Jenny smiled like weak tea, and took a sip to regain her strength. "Well, it will be an adjustment for us all," she agreed. "I'm sure he will tell us why he has returned when he is ready." She did not want to raise Matilda's hopes by voicing it aloud, but Jenny allowed herself to be hopeful, at least, that Mr. Wormwood had undergone a change of heart where it came to his daughter. Of course, with that hope came a fresh anxiety she didn't feel at all equipped to face just yet: if the Wormwoods decided they did want Matilda to rejoin their family, what then?

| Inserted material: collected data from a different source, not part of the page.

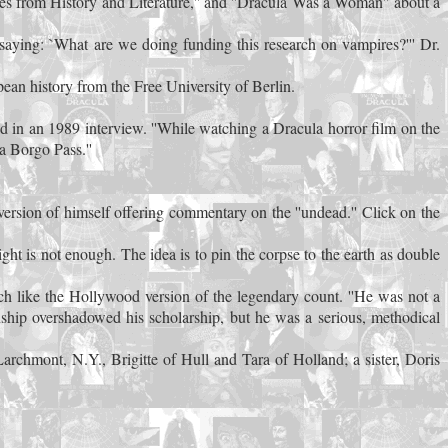
s from History and Literature,'' and ''Dracula Was a Woman'' about a
saying: `What are we doing funding this research on vampires?''' Dr.
an history from the Free University of Berlin.
said in an 1989 interview. ''While watching a Dracula horror film on the
 a Borgo Pass.''
ersion of himself offering commentary on the ''undead.'' Click on the
ght is not enough. The idea is to pin the corpse to the earth as double
h like the Hollywood version of the legendary count. ''He was not a
ship overshadowed his scholarship, but he was a serious, methodical
rchmont, N.Y., Brigitte of Hull and Tara of Holland; a sister, Doris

It must always be Matilda's choice, she thought firmly. That was the only right way to go about to. Though of course, if the Wormwoods elected to involve child services—but Jenny pushed the thought from her mind. She had to focus on making life the best it could possibly be for Matilda in the time they were granted. She wasn't sure how this might square with allowing the girl's father back into her life—into both their lives—and Matilda herself was being a bit of a closed book in that regard. How she wished she could know what the girl was thinking!

"But I already know why he's here, Miss Honey," Matilda supplied. Jenny blinked her surprise in something resembling Morse code. "He has nowhere else to go."

"What do you mean, Matilda?" She was genuinely puzzled, but had learned long ago to take the little girl at her word. "What about the rest of your family? Your mother, and your brother, and that interesting dance instructor?"

"But haven't you noticed?" Matilda asked her. "My father isn't wearing his wedding ring." She hopped down from her stack of books, leaving Jenny bewildered as the woman processed this not-insignificant detail that had gone overlooked. "I don't think he is married to my mother, Miss Honey. Not anymore."